Welcome to the show, Ritodhi and Uma!

Uma P: Thanks Shahzad, and welcome Ritodhi; looking forward to this conversation.

Ritodhi P: Thanks so much, Uma; it’s a real pleasure to be here with you, today, on this podcast.

Uma P: We are at the brink of a polycrisis, and the worsening impacts of climate change across all spheres of human and natural systems call for urgent action. While no region is immune to the impacts of climate change, the consequences differ across populations, even within relatively small geographies, due to various socio-economic, political, environmental, and geographical factors. The interplay of existing vulnerabilities, structures of power, unsustainable infrastructure, and the increasing intensity and frequency of extreme events and disasters may very well lead to widespread systems failure sooner than anticipated. Dominant discourses of climate science drive climate planning and action, and yet the climate problem, at its core, is a deeply political and social one. The global politics of climate change is entrenched in, but not limited to, the North-South divide and the process of knowledge production is intrinsic to the global North-driven systemic bias. Ritodhi, your research scrutinizes the epistemic and ontological basis of normative climate science and policy and highlights the imperative for plurality in knowledge generation to tackle climate injustice. In this context, and to explore this topic more deeply, I would like to ask you a few broad questions around how diverse bodies of indigenous knowledge play a crucial role in enabling transformational climate action, and how they can be best represented in mainstream approaches to climate action.
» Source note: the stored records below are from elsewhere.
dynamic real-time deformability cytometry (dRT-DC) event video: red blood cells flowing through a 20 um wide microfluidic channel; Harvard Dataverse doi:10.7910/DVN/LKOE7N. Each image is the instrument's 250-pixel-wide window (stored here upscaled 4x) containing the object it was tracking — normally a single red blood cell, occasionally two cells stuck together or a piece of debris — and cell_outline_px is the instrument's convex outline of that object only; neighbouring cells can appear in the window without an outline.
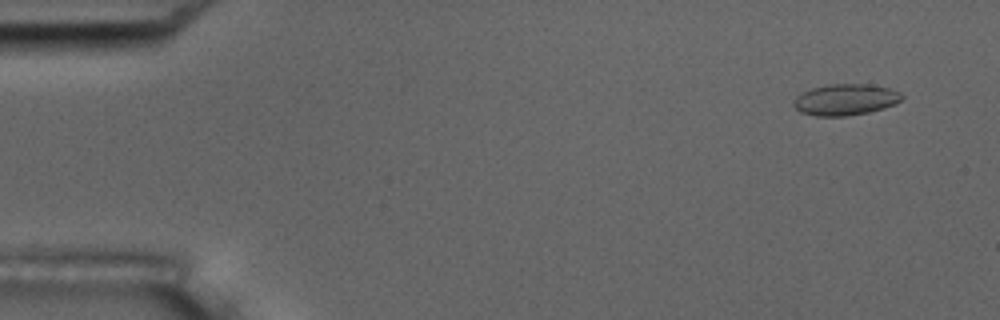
{"species": "common noctule bat (a hibernating species)", "species_latin": "Nyctalus noctula", "temperature_condition": "room temperature", "stored_images_in_passage": 9, "camera_frame_rate_fps": 3000, "um_per_image_px": 0.085, "animal": {"sex": "male", "body_mass_g": 17.5, "forearm_length_mm": 52.3}, "frame": {"image": 1, "passage_image": 1, "time_ms": 0.0, "image_size_px": [1000, 320], "cell_outline_px": [[904, 96], [896, 104], [884, 108], [868, 112], [844, 116], [816, 116], [800, 112], [792, 104], [792, 100], [796, 96], [812, 88], [832, 84], [868, 84], [888, 88], [900, 92]], "centroid_in_image_um": [71.85, 8.47], "position_along_channel_um": 13.1, "area_um2": 19.65}}
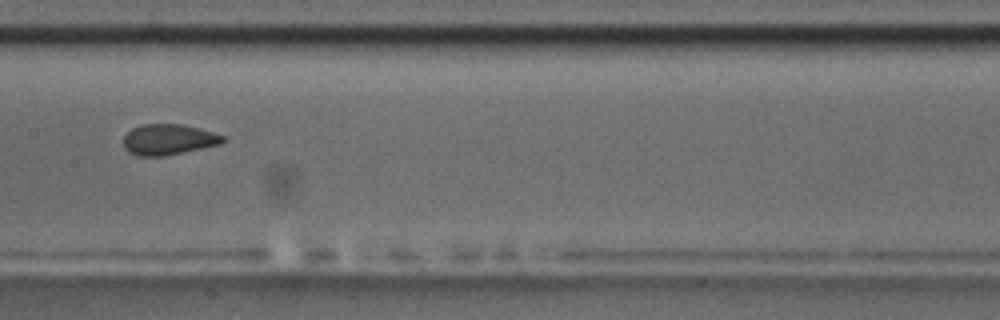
{"frame": {"image": 2, "passage_image": 8, "time_ms": 8.0, "image_size_px": [1000, 320], "cell_outline_px": [[228, 140], [220, 144], [164, 156], [136, 156], [128, 152], [124, 148], [124, 136], [132, 128], [140, 124], [180, 124], [200, 128], [228, 136]], "centroid_in_image_um": [14.35, 11.85], "position_along_channel_um": 193.1, "area_um2": 18.03}}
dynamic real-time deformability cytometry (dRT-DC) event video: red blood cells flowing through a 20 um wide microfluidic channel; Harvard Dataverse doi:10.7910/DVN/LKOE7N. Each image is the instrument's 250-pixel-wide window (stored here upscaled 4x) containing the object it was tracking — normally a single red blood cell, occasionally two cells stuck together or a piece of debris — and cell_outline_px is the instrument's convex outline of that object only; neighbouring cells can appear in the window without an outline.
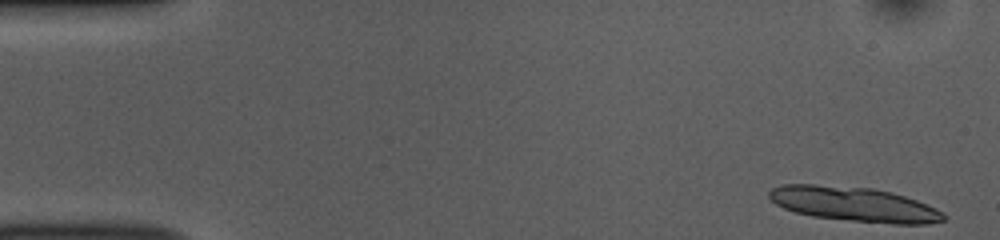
{"species": "common noctule bat (a hibernating species)", "species_latin": "Nyctalus noctula", "temperature_condition": "room temperature", "stored_images_in_passage": 13, "camera_frame_rate_fps": 3000, "um_per_image_px": 0.085, "animal": {"sex": "female", "body_mass_g": 10.0, "forearm_length_mm": 53.1}, "frame": {"image": 1, "passage_image": 1, "time_ms": 0.0, "image_size_px": [1000, 240], "cell_outline_px": [[944, 220], [928, 224], [892, 224], [812, 216], [796, 212], [784, 208], [776, 204], [768, 196], [768, 192], [772, 188], [784, 184], [816, 184], [872, 188], [904, 196], [916, 200], [936, 208], [944, 212]], "centroid_in_image_um": [72.59, 17.35], "position_along_channel_um": 12.4, "area_um2": 34.91}}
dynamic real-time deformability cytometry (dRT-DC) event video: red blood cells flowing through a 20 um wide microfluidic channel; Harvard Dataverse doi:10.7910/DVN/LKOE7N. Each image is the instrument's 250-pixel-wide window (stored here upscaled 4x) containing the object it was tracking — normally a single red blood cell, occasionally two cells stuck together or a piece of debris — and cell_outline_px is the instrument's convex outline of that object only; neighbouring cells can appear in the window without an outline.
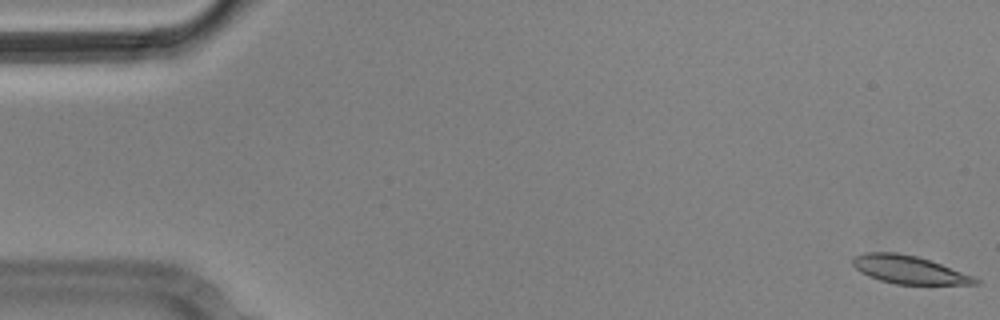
{"species": "Egyptian fruit bat (a non-hibernating species)", "species_latin": "Rousettus aegyptiacus", "temperature_condition": "cold", "stored_images_in_passage": 5, "camera_frame_rate_fps": 3000, "um_per_image_px": 0.085, "animal": {"sex": "male"}, "frame": {"image": 1, "passage_image": 1, "time_ms": 0.0, "image_size_px": [1000, 320], "cell_outline_px": [[980, 284], [896, 284], [880, 280], [868, 276], [860, 272], [852, 264], [852, 256], [864, 252], [896, 252], [916, 256], [940, 264], [972, 276], [980, 280]], "centroid_in_image_um": [77.19, 22.92], "position_along_channel_um": 7.8, "area_um2": 19.83}}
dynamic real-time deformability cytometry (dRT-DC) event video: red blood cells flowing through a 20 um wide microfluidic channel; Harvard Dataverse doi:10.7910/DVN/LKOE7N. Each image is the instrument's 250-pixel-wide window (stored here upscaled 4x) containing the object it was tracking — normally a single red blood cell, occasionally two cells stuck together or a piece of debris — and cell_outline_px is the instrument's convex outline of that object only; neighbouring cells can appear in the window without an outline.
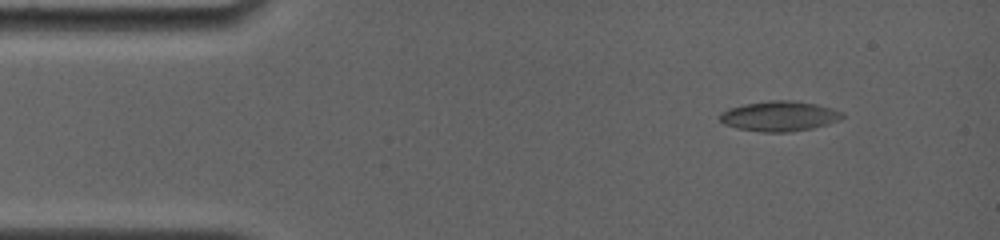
{"species": "common noctule bat (a hibernating species)", "species_latin": "Nyctalus noctula", "temperature_condition": "room temperature", "stored_images_in_passage": 7, "camera_frame_rate_fps": 4000, "um_per_image_px": 0.085, "animal": {"sex": "female", "body_mass_g": 19.0, "forearm_length_mm": 56.7}, "frame": {"image": 1, "passage_image": 2, "time_ms": 1.25, "image_size_px": [1000, 240], "cell_outline_px": [[844, 116], [828, 124], [812, 128], [788, 132], [760, 132], [736, 128], [724, 124], [716, 116], [720, 112], [728, 108], [744, 104], [768, 100], [792, 100], [816, 104], [832, 108], [844, 112]], "centroid_in_image_um": [66.19, 9.87], "position_along_channel_um": 18.8, "area_um2": 21.68}}
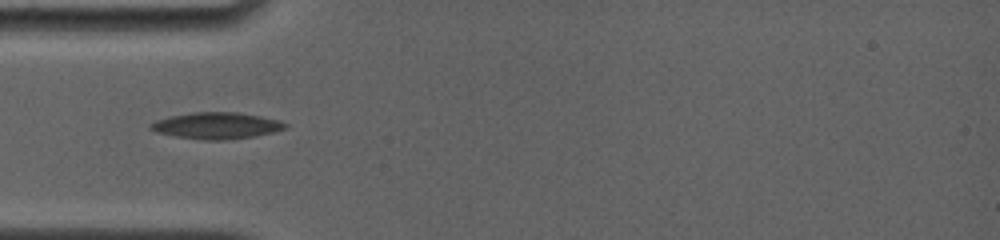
{"frame": {"image": 2, "passage_image": 5, "time_ms": 4.5, "image_size_px": [1000, 240], "cell_outline_px": [[288, 128], [272, 132], [252, 136], [224, 140], [204, 140], [176, 136], [156, 132], [148, 128], [148, 124], [156, 120], [168, 116], [192, 112], [236, 112], [260, 116], [280, 120], [288, 124]], "centroid_in_image_um": [18.38, 10.67], "position_along_channel_um": 66.6, "area_um2": 20.81}}
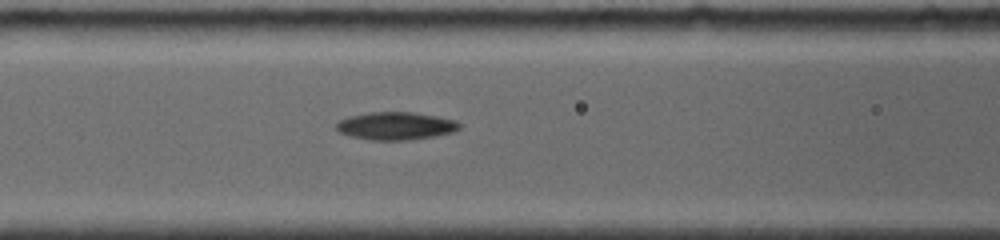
{"frame": {"image": 3, "passage_image": 7, "time_ms": 6.25, "image_size_px": [1000, 240], "cell_outline_px": [[460, 128], [452, 132], [436, 136], [408, 140], [368, 140], [348, 136], [340, 132], [336, 128], [336, 124], [340, 120], [348, 116], [372, 112], [412, 112], [436, 116], [456, 120], [460, 124]], "centroid_in_image_um": [33.62, 10.71], "position_along_channel_um": 133.0, "area_um2": 20.0}}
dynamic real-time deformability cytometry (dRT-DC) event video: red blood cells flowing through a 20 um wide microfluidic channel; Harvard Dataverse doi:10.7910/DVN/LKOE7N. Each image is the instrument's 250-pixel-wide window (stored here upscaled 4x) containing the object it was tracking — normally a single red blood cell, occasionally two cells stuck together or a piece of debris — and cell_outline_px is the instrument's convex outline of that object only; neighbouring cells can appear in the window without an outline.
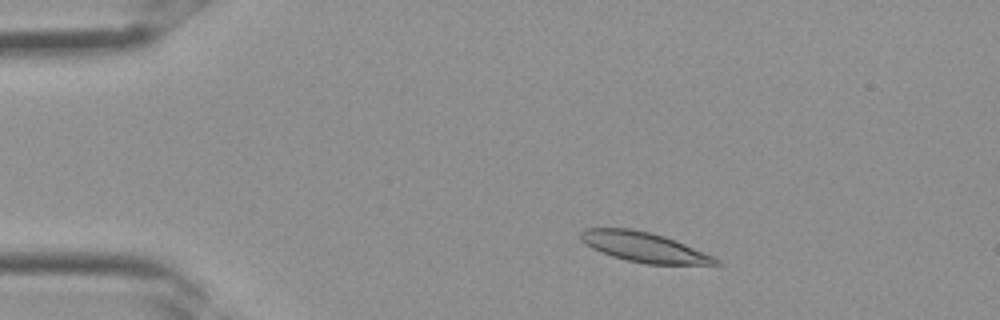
{"species": "Egyptian fruit bat (a non-hibernating species)", "species_latin": "Rousettus aegyptiacus", "temperature_condition": "room temperature", "stored_images_in_passage": 32, "camera_frame_rate_fps": 3000, "um_per_image_px": 0.085, "frame": {"image": 1, "passage_image": 4, "time_ms": 1.0, "image_size_px": [1000, 320], "cell_outline_px": [[724, 264], [644, 264], [612, 256], [592, 248], [580, 240], [580, 232], [584, 228], [628, 228], [648, 232], [664, 236], [716, 256]], "centroid_in_image_um": [54.76, 21.0], "position_along_channel_um": 30.2, "area_um2": 23.41}}
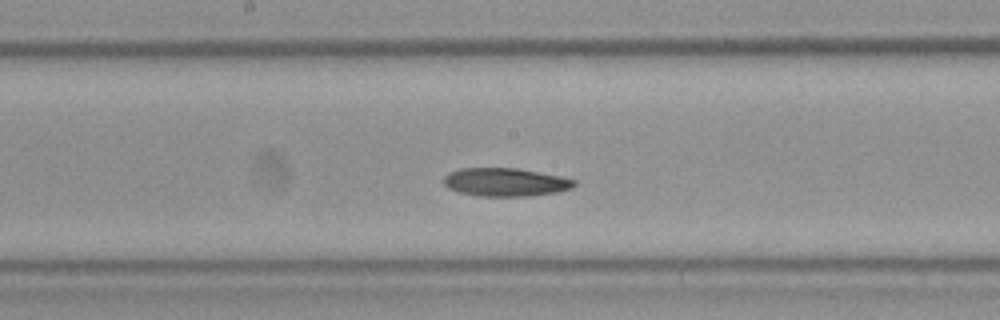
{"frame": {"image": 2, "passage_image": 16, "time_ms": 5.0, "image_size_px": [1000, 320], "cell_outline_px": [[576, 184], [572, 188], [556, 192], [532, 196], [476, 196], [460, 192], [448, 188], [444, 184], [444, 176], [448, 172], [460, 168], [516, 168], [560, 176], [576, 180]], "centroid_in_image_um": [42.94, 15.48], "position_along_channel_um": 205.3, "area_um2": 21.56}}
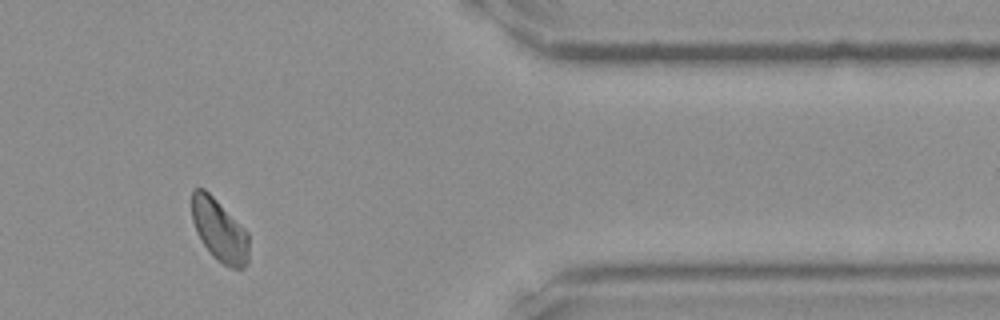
{"frame": {"image": 3, "passage_image": 27, "time_ms": 8.667, "image_size_px": [1000, 320], "cell_outline_px": [[248, 264], [244, 268], [232, 268], [216, 260], [212, 256], [196, 232], [192, 220], [192, 188], [204, 188], [248, 232]], "centroid_in_image_um": [18.64, 19.59], "position_along_channel_um": 392.8, "area_um2": 20.58}}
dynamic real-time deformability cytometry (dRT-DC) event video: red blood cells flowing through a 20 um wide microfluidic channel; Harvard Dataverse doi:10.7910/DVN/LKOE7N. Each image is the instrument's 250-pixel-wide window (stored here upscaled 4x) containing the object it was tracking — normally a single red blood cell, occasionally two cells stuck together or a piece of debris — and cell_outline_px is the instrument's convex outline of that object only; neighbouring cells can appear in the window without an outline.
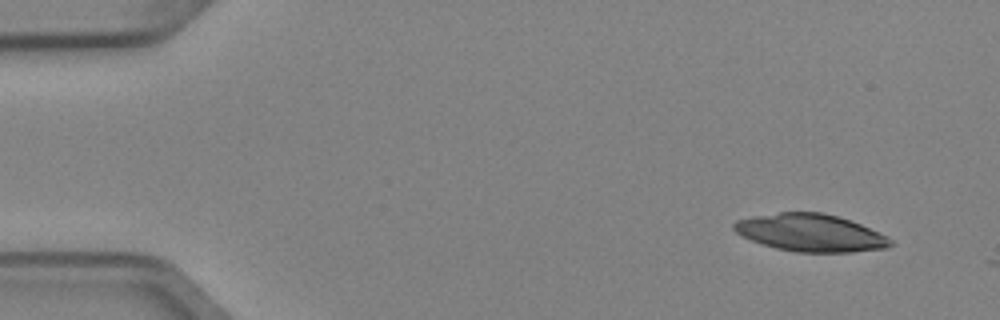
{"species": "Egyptian fruit bat (a non-hibernating species)", "species_latin": "Rousettus aegyptiacus", "temperature_condition": "cold", "stored_images_in_passage": 4, "camera_frame_rate_fps": 3000, "um_per_image_px": 0.085, "animal": {"sex": "female"}, "frame": {"image": 1, "passage_image": 1, "time_ms": 0.0, "image_size_px": [1000, 320], "cell_outline_px": [[896, 244], [888, 248], [852, 252], [796, 252], [776, 248], [752, 240], [736, 232], [732, 228], [732, 224], [736, 220], [752, 216], [780, 212], [820, 212], [836, 216], [860, 224], [892, 240]], "centroid_in_image_um": [68.88, 19.79], "position_along_channel_um": 16.1, "area_um2": 33.87}}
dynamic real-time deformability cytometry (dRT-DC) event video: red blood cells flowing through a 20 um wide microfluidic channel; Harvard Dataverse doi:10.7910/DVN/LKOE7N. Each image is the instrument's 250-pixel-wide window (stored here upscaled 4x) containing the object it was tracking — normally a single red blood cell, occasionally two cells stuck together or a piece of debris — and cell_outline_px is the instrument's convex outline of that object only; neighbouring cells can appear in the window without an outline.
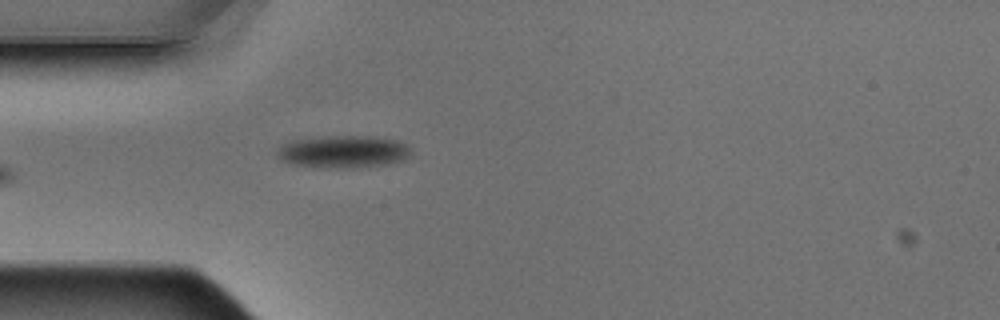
{"species": "Egyptian fruit bat (a non-hibernating species)", "species_latin": "Rousettus aegyptiacus", "temperature_condition": "warm", "stored_images_in_passage": 4, "camera_frame_rate_fps": 3000, "um_per_image_px": 0.085, "animal": {"sex": "male"}, "frame": {"image": 1, "passage_image": 4, "time_ms": 1.0, "image_size_px": [1000, 320], "cell_outline_px": [[412, 156], [404, 160], [388, 164], [344, 168], [312, 168], [288, 164], [280, 160], [276, 156], [276, 152], [288, 140], [324, 136], [376, 136], [400, 140], [408, 144], [412, 148]], "centroid_in_image_um": [29.19, 12.89], "position_along_channel_um": 55.8, "area_um2": 26.18}}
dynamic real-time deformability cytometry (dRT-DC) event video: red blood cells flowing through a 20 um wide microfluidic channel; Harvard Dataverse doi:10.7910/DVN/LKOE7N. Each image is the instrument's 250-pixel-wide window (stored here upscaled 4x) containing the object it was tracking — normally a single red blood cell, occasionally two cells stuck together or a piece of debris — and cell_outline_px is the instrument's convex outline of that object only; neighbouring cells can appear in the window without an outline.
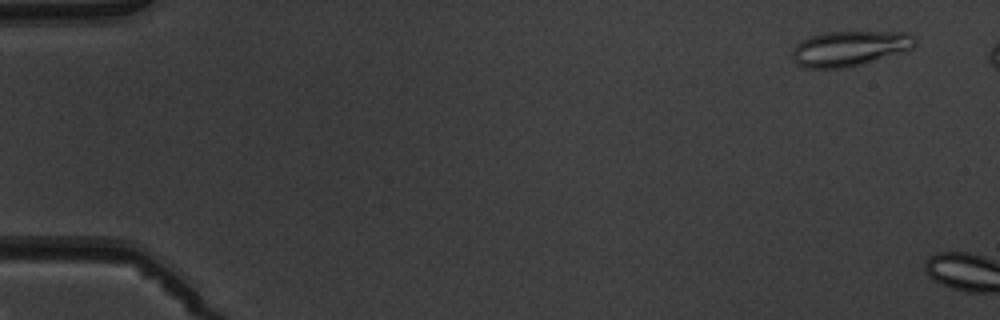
{"species": "common noctule bat (a hibernating species)", "species_latin": "Nyctalus noctula", "temperature_condition": "warm", "stored_images_in_passage": 2, "camera_frame_rate_fps": 3000, "um_per_image_px": 0.085, "animal": {"sex": "male", "body_mass_g": 19.5, "forearm_length_mm": 54.6}, "frame": {"image": 1, "passage_image": 1, "time_ms": 0.0, "image_size_px": [1000, 320], "cell_outline_px": [[916, 40], [912, 48], [864, 64], [848, 68], [804, 68], [796, 64], [792, 60], [792, 48], [800, 40], [824, 32], [908, 32]], "centroid_in_image_um": [72.15, 4.13], "position_along_channel_um": 12.9, "area_um2": 25.26}}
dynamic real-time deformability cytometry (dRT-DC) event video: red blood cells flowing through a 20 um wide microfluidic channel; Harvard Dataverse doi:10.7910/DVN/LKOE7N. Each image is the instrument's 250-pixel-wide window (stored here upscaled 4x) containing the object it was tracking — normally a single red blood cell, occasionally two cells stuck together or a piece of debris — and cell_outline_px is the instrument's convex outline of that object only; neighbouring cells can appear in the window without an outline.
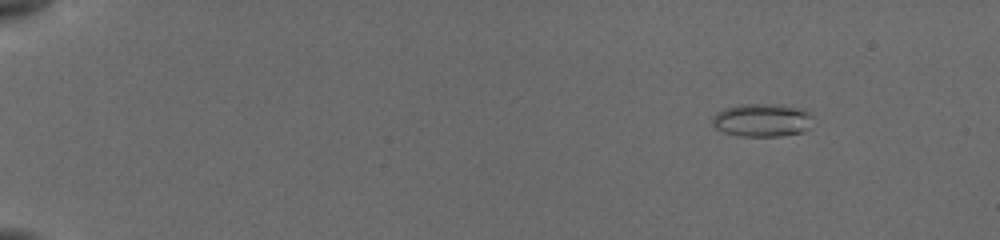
{"species": "common noctule bat (a hibernating species)", "species_latin": "Nyctalus noctula", "temperature_condition": "cold", "stored_images_in_passage": 9, "camera_frame_rate_fps": 3000, "um_per_image_px": 0.085, "animal": {"sex": "female", "body_mass_g": 19.5, "forearm_length_mm": 54.1}, "frame": {"image": 1, "passage_image": 3, "time_ms": 2.333, "image_size_px": [1000, 240], "cell_outline_px": [[812, 128], [804, 132], [780, 136], [740, 136], [724, 132], [716, 128], [712, 124], [712, 116], [724, 108], [740, 104], [780, 104], [804, 108], [812, 116]], "centroid_in_image_um": [64.83, 10.21], "position_along_channel_um": 20.2, "area_um2": 19.83}}
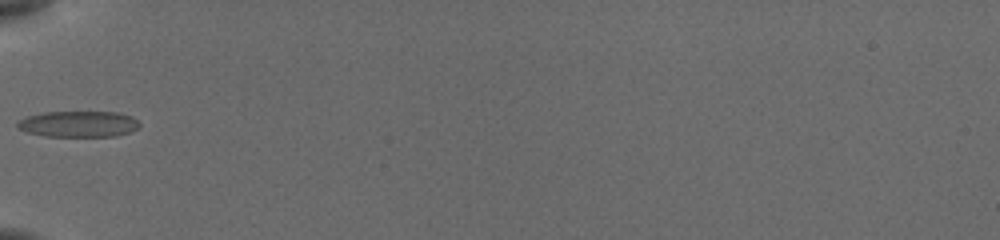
{"frame": {"image": 2, "passage_image": 9, "time_ms": 7.333, "image_size_px": [1000, 240], "cell_outline_px": [[140, 124], [136, 128], [128, 132], [116, 136], [44, 136], [28, 132], [20, 128], [16, 124], [20, 120], [28, 116], [44, 112], [116, 112], [132, 116]], "centroid_in_image_um": [6.68, 10.54], "position_along_channel_um": 78.3, "area_um2": 18.26}}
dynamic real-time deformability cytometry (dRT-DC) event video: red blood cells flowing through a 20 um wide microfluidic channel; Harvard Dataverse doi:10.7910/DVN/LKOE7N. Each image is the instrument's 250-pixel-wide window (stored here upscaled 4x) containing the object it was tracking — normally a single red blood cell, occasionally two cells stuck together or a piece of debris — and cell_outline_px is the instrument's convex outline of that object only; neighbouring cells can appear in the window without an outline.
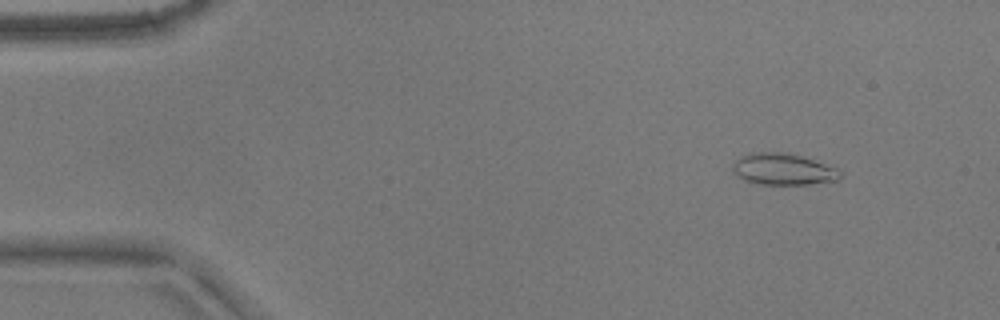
{"species": "common noctule bat (a hibernating species)", "species_latin": "Nyctalus noctula", "temperature_condition": "warm", "stored_images_in_passage": 18, "camera_frame_rate_fps": 3000, "um_per_image_px": 0.085, "animal": {"sex": "male", "body_mass_g": 17.9}, "frame": {"image": 1, "passage_image": 6, "time_ms": 1.667, "image_size_px": [1000, 320], "cell_outline_px": [[844, 172], [836, 180], [808, 184], [760, 184], [744, 180], [736, 176], [732, 172], [732, 164], [740, 156], [752, 152], [788, 152], [836, 168]], "centroid_in_image_um": [66.51, 14.38], "position_along_channel_um": 18.5, "area_um2": 19.71}}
Ritodhi, your paper ‘From climate adaptation to climate justice: Critical reflections on the IPCC and Himalayan climate knowledges’ emphasizes that climate change is a matter of justice and equity. The narrative stitches together deeply personal stories and perceptions about development and climate change, and the institutional knowledge and policymaking processes that often fail to incorporate these voices. In this context, could you talk about the theory of environmental degradation, and how it has been detrimental to resilience building in the highly climate-sensitive difficult terrain of the Himalayas?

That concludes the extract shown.